When you fire up a movie you’ve seen before, or happen across it while channel surfing and stop, it isn’t because you’re lazy. It’s because sometimes, you just want those feelings again.
Manager takes over a Barça team in disarray, works wonders with the psychology, instills a tactical sense and the team takes off like a rocket. You could say it with Guardiola, could say it with Luis Enrique, and now you can say it with Xavi.
Managers can make a difference, even as it’s also crucial to note that managers also need stuff to work with. Xavi had the team playing better before the January transfer window. But the additions of Torres, Aubameyang, Traore helped this team take off like a rocket. Adding to that is getting a fit Pedri and Dembele back just in time.
But only a churl would take anything away from Xavi, whose most illuminating moment might have come late in the match, when Pique made a pass that he shouldn’t have and Xavi flew into a red-faced fit of apoplexy on the sidelines. Having perfection as an ambition is nice. So is having it as a goal. The challenge is what does a team do to make that goal achievable, measurable steps that go into working toward building something exceptional. It starts with doing everything right, all the time.
Xavi inherited a team that was a mess. Injuries, psychology, a group playing like it expected something bad to happen and was rarely disappointed. He had a lot of work to do, and he started, strangely enough, with something that many appreciated for the gesture that it was — he brought back Dani Alves.

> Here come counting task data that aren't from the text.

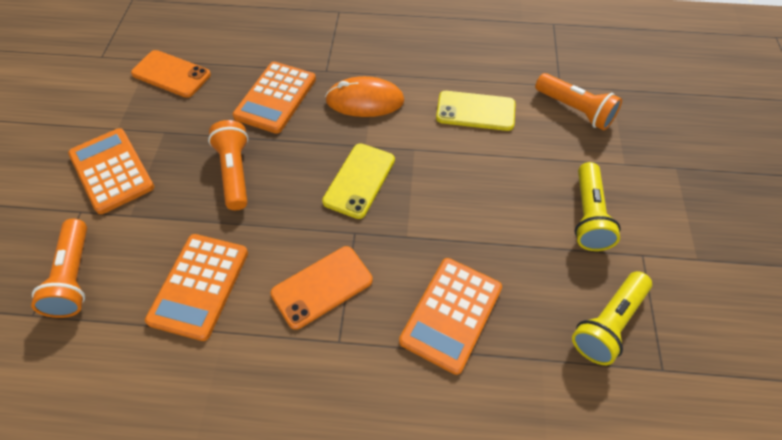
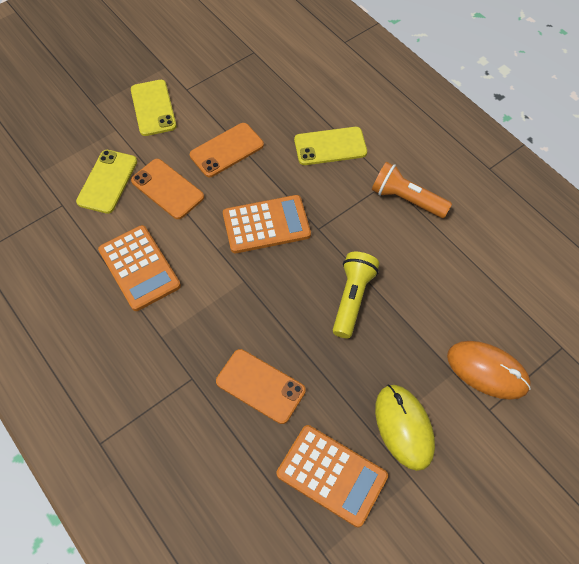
orange calculator: [68,128,154,214] [145,234,248,341] [233,62,316,134] [399,258,502,375] = 4 -> [98,225,181,311] [223,195,311,253] [277,425,388,527] = 3
orange flashlight: [31,219,87,318] [208,120,249,210] [535,73,622,130] = 3 -> [372,162,452,218] = 1
orange phone: [131,50,211,98] [270,246,373,330] = 2 -> [131,159,204,219] [190,123,264,177] [216,349,306,424] = 3
yellow flashlight: [572,271,652,365] [575,162,621,251] = 2 -> [333,252,379,338] = 1
yellow mouse: none = 0 -> [375,385,435,471] = 1
yellow phone: [322,143,395,219] [436,91,516,131] = 2 -> [76,150,137,214] [131,80,177,136] [294,127,367,165] = 3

As a right back, Alves was toast. But as an icon, a catalyst, a psychological driver toward building something, he was the perfect addition to the team at that moment. And almost immediately you could see the effects, building toward what we saw today.
Even at 0-4, the match wasn’t as close as the scoreline indicated. It was as complete a dismantling of a Real Madrid team in a Classic as we have seen in a while. And even as psychologically, the Xavi Show feels like a rerun, it’s worth noting that tactically he’s a lot closer to Tito Vilanova than Guardiola with a pressing, dynamic, vertically unafraid style that always seeks to put the opponent under pressure with or without the ball.
It still isn’t perfect. Lots of work to be done and more than anyone, Xavi understands that, which likely explains why he was still yelling, still managing, still coaching deep into the match. Winning is a habit built from doing the right things, time after time. Even things such as when Nico Gonzalez laid into Vasquez after the Real Madrid man gave Gavi a needlessly hard foul late in the match. You don’t let that go.
As a concept, a team is a weird thing. It’s usually folks playing for pay, united by a shirt and a signature of their pay packets. A team is a thing, an organism that is united, that works and fights together, works and fights for each other. When one player is chasing a ball, a teammate has his back. A true teammate. A player in the same color shirt watches, and hopes he can make the play. The distinction is small but significant.
Xavi has built a team. Sporting excellence is psychological. The best aren’t just the best because they are the most skilled. They’re the best because they believe it, they know it. And psychology is fragile. PSG went from a strutting cock of the walk to eliminated by Real Madrid, getting booed at home then losing 3-0 to Monaco. All the signs of a psychological mess are there, just as the signs of a psychological phoenix are there for Xavi.
Yes, he did tactical stuff. Alba’s renaissance has been a delight to watch as Xavi has made him start doing something that many have been calling for, which is act like an attacking fullback instead of a winger. This means he’s out of position less, and can make more plays.
Aubameyang has added something active and lethal up front, a 9 with drive, an ability to make and capitalize on space and put balls in the net. He’s scoring for fun now.
Torres, in his most frequent spot on the left wing, adds danger in his movement, scoring capabilities (clears throat) and willingness to work like a dog. He’s still a work in progress, needing effort to clean up his finishing, but also needing to get firmer physically. He loses too many physical challenges for a player of his caliber.
Pedri as a reference makes everything calmer in midfield, and Dembele on the left wing is a capricious force who has gotten a lot more pragmatic off the ball, sensible on it. He has also discovered the appeal of defending.
Yet anyone who believes that Koeman, given all of those things, would be reaping the same results needs to reconsider. The psychological damage done to the team by the Frowning Dutchman was nigh-on incalculable. That Xavi was able to get things turned about so quickly had a lot to do with the work he put in, and the work that he makes the team put in.
Graham Hunter, in an excellent read, laid out a lot of the team-building work that Xavi has been doing in training. Each and every time we worry about a test for Xavi’s team, they go out and knock four goals past the opponent. Real Madrid is just the latest victim to the effort, unison and movement of Xavi’s team. The same individual deficiencies are still there, but the unit work to keep a teammate from being isolated and vulnerable can effectively not only camouflage weaknesses but make the entire unit more effective. It’s absolutely stunning to watch.
The most optimistic culer still wouldn’t have foreseen what happened in this Classic. Yes, Xavi was doing good work, no Real Madrid isn’t that good a team and worse without its best player in Karim Benzema. But Barça is also a work in progress, a project but a few months in process but already showing signs of becoming something extraordinary.
Even as there is still much work to be done. The best part is that the person who is most responsible understands that more than anyone. The “Barça is back” talk has started. But Xavi knows how good those teams were, knows how good he wants his team to be, understands that he doesn’t have the raw materials to build a team that good. Yet. Summer and hard decisions beckon.
But for now, a 4-0 that was kept from being a cricket score only by an excellent match from Thibault Courtois, is enough. It’s more than enough. It’s a psychological rerun that makes us feel warm inside as we settle into the sofa. Yeah, we’ve seen it before. And it’s still a four-star view.